Context: The Centre has sought a review of a Supreme Court verdict upholding the Delhi Government’s power to make laws and wield control over civil services in the national capital.

Governance of UTs in India Background

  • The dispute over whether the Lieutenant Governor or the Chief Minister would have powers over the administrative services in Delhi went to the Supreme Court.
  • The administrative services include appointments and transfers, in the national capital.
  • The Supreme Court held that the National Capital Territory of Delhi has legislative and executive power over administrative services in the National Capital, excluding matters relating to public order, police and land.
    • The Centre has moved the Supreme Court seeking review of this verdict.

What are Union Territories?

  • According to Article 1 of the Constitution of India, the territory of India can be classified into three categories:
    • Territories of the states
    • Union territories
    • Territories that may be acquired by the Government of India at any time.
  • Unlike the states of India, which have their own governments, Union Territories (UTs) are the federal territories, administered by the Union government of India.

Evolution of Union Territories

  • At the time of Independence, there were many princely states and former British India provinces needed to be coalesced together. The Indian Constitution that came into force in 1950 went a step further, recognizing four different categories of territories in Schedule 1:
    • Part A comprised former 9 British India provinces, having a Governor and a legislature.
    • Part B comprised former 9 princely states, governed by a ‘rajpramukh’ with legislatures.
    • Part C was a combination of princely states and Chief Commissioner’s provinces, being governed by a Chief Commissioner. These Part C states (in all 10 in number) were centrally administered.
    • The administrators of all three above categories were appointed by the President.
    • Part D comprised the lone territory of Andaman and Nicobar Islands, which had a Lieutenant Governor appointed by the Central Government. It was Part D that would go on to form the basis for the creation of Union Territories.

----------------------------------------

- _Exercise set_
1) Answer these from the passage on Union Territories:
(a) Which matters does the Supreme Court exclude from the National Capital Territory of Delhi's power over administrative services?
(b) Which article of the Constitution of India classifies the territory of India into three categories?
(c) Who governed the Part B states?
2) In the passage on Union Territories, which categories of territories does Schedule 1 of the 1950 Constitution recognize? Give each part's letter and a brief description.
3) Extend the passage on Union Territories with the next part, starting after its final sentence about Part D.
You can complete everything here without the saved entries that follow this passage on Union Territories.

Saved entries:
----------------------------------------

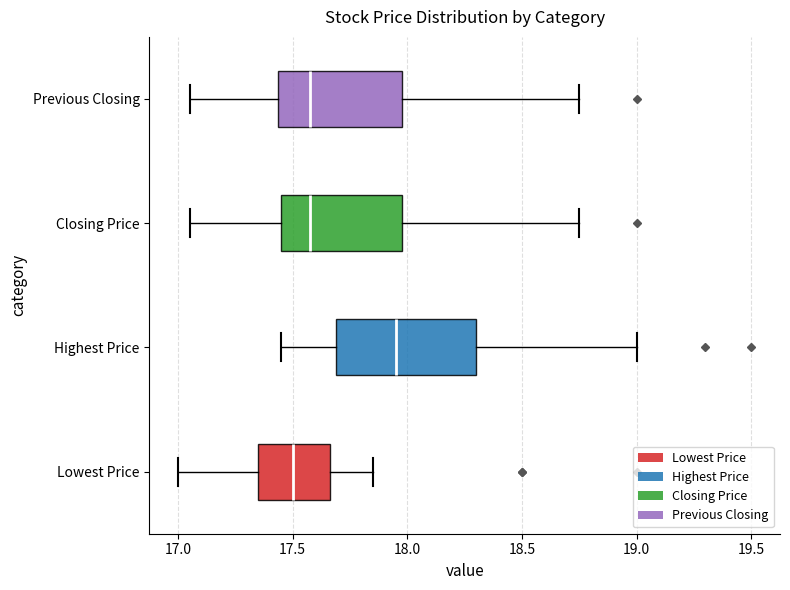

Reading bottom to top, read every box against the x-axis: the position of its median line, the range the box covers, and the ends of its whiskers. The values are not printed on the chart, so give them approximately, as read against the axis.

Lowest Price: median 17.50, box 17.35 to 17.65, whiskers 17.00 to 17.85
Highest Price: median 17.95, box 17.70 to 18.30, whiskers 17.45 to 19.00
Closing Price: median 17.60, box 17.45 to 18.00, whiskers 17.05 to 18.75
Previous Closing: median 17.60, box 17.45 to 18.00, whiskers 17.05 to 18.75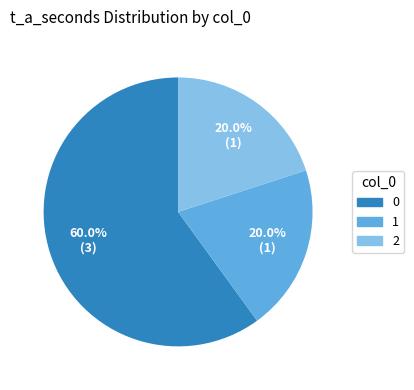

How many slices are in this pie chart?

3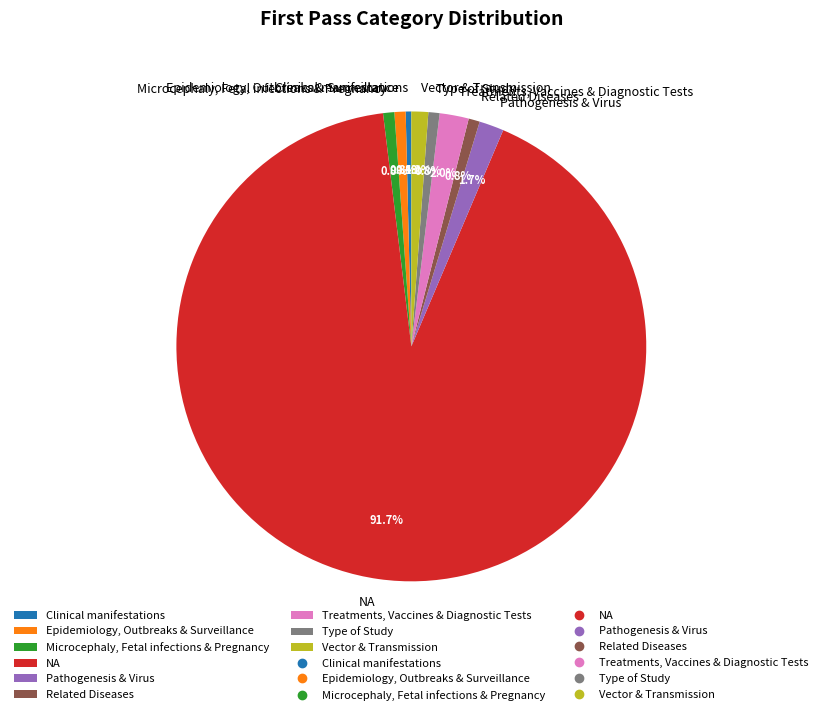

What is the ratio of the value at NA to the value at Type of Study?

119.0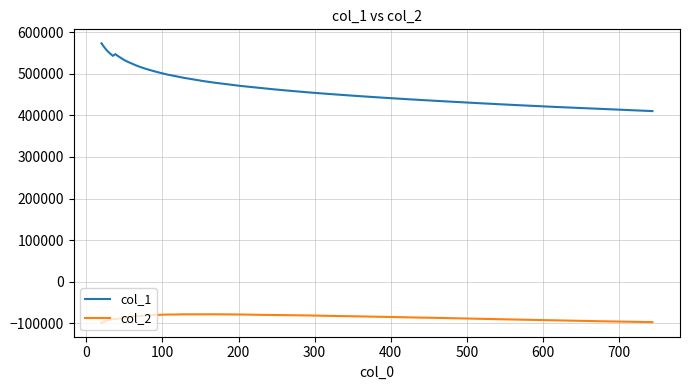

Which series has the largest total across all categories?

col_1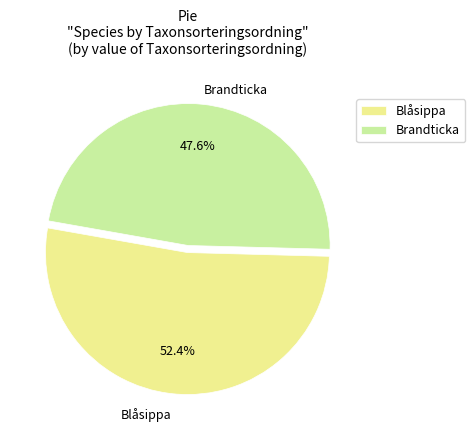

Which category has the smallest portion of the pie?

Brandticka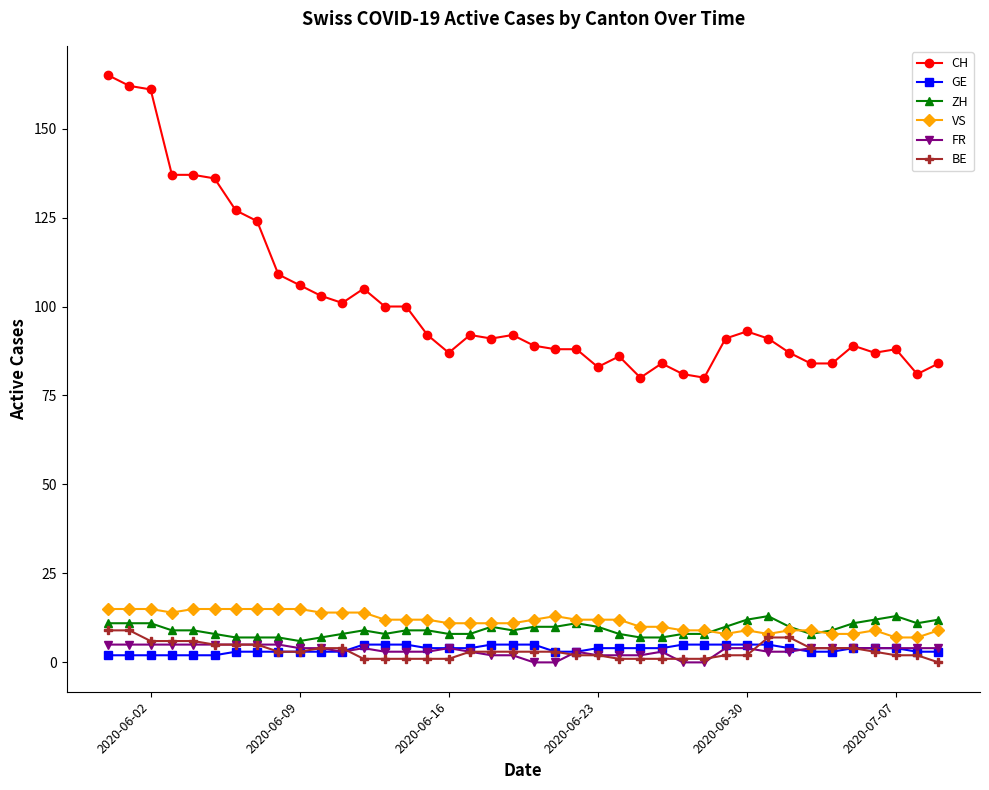

What is the highest value of the ZH series?

13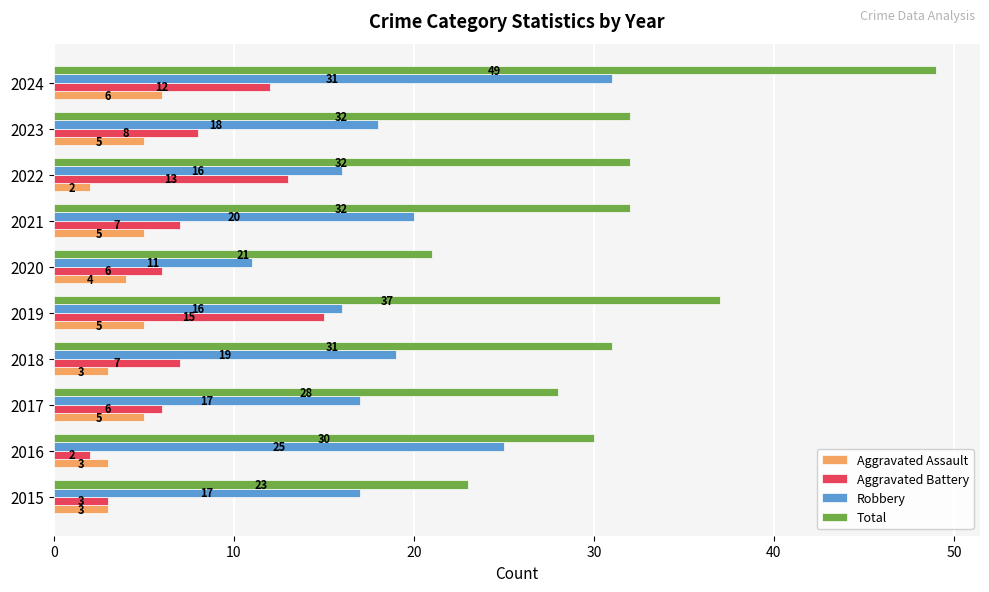

True or false: Robbery has a value of 23 at 2017.

False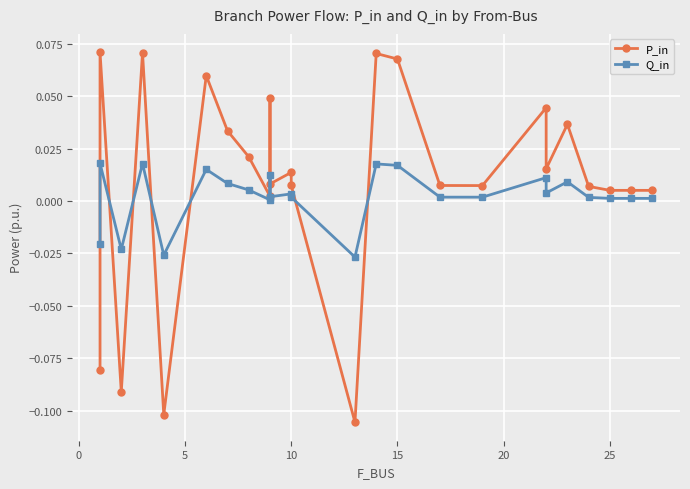

True or false: Q_in has a value of 0.0 at 10.

False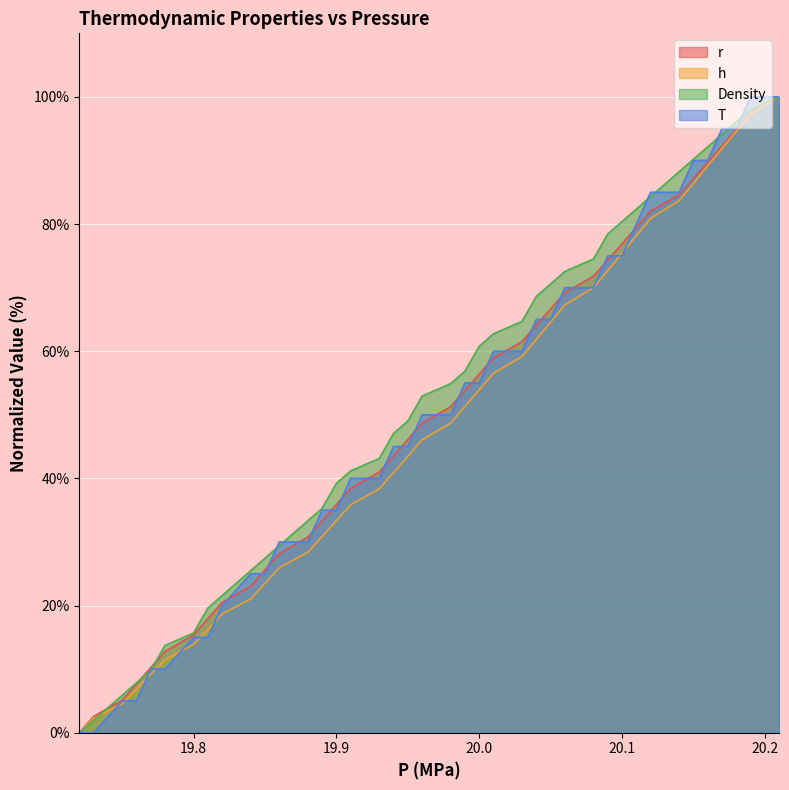

Rank the series by their maximum value, from lowest to highest.

r, h, Density, T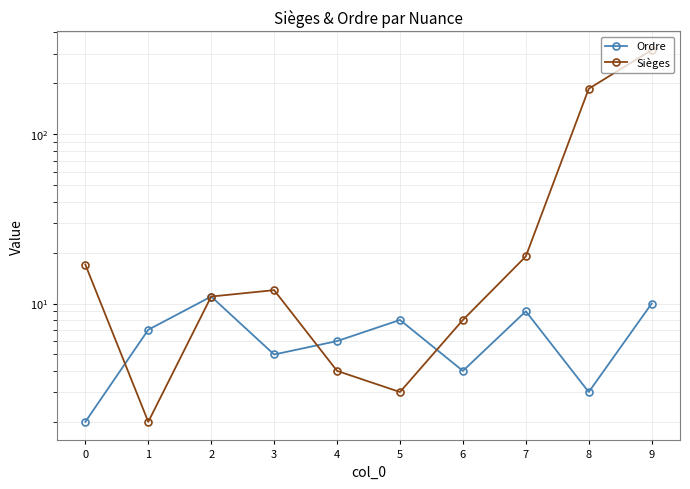

Reading left to right, what are all the values shown in this chart?

Ordre: 0=2	1=7	2=11	3=5	4=6	5=8	6=4	7=9	8=3	9=10
Sièges: 0=17	1=2	2=11	3=12	4=4	5=3	6=8	7=19	8=186	9=315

----------------------------------------

- _Replies_
1)
(a) Public order, police and land.
(b) Article 1.
(c) A 'rajpramukh', with legislatures.

2)
- Part A: the former 9 British India provinces, each with a Governor and a legislature.
- Part B: the former 9 princely states, governed by a 'rajpramukh' with legislatures.
- Part C: a combination of princely states and Chief Commissioner's provinces (10 in all), governed by a Chief Commissioner and centrally administered.
- Part D: the lone territory of Andaman and Nicobar Islands, with a Lieutenant Governor appointed by the Central Government.

3)
Need for Formation of Union Territories

  • During the discussion on reorganization of states in 1956, the States Reorganization Commission identified that these territories were economically unbalanced, financially weak and administratively and politically unstable and found that it was necessary to have them centrally administered.
  • These territories were created for many reasons like:
    • Political and Administrative Reason:  Some Union Territories were created for better political and administrative governance like Delhi and Chandigarh.
    • Cultural Uniqueness: Union Territories were also created to conserve and secure their cultural distinctiveness like Puducherry, Dadra & Nagar Haveli, Daman and Diu.
    • Strategic Significance: Some areas were strategically important for India like Andaman Nicobar, Lakshadweep owing to their location and international borders. Hence, they were better suited for Union Territories so that the Central Government could directly administer them.
  • Union Territories were constituted in 1956 by the 7th Constitutional Amendment Act (1956) and the States Re-organization Act (1956).
  • In due course of time, some union territories have been elevated to state statuses such as Himachal Pradesh, Manipur, Tripura, Mizoram, Arunachal Pradesh, and Goa.

Currently, there are total 8 Union Territories

  • Andaman and the Nicobar Islands
  • Chandigarh
  • Dadra and Nagar Haveli and Daman and Diu
  • National Capital Territory of Delhi
  • Jammu and Kashmir
  • Lakshadweep
  • Puducherry
  • Ladakh

Constitutional Provisions for Union Territories

  • Articles 239 to 241 in Part 8 of the Indian Constitution provide for the administration of the Union Territories.
  • Although all the Union Territories belong to one category, there is no uniformity in their administrative system.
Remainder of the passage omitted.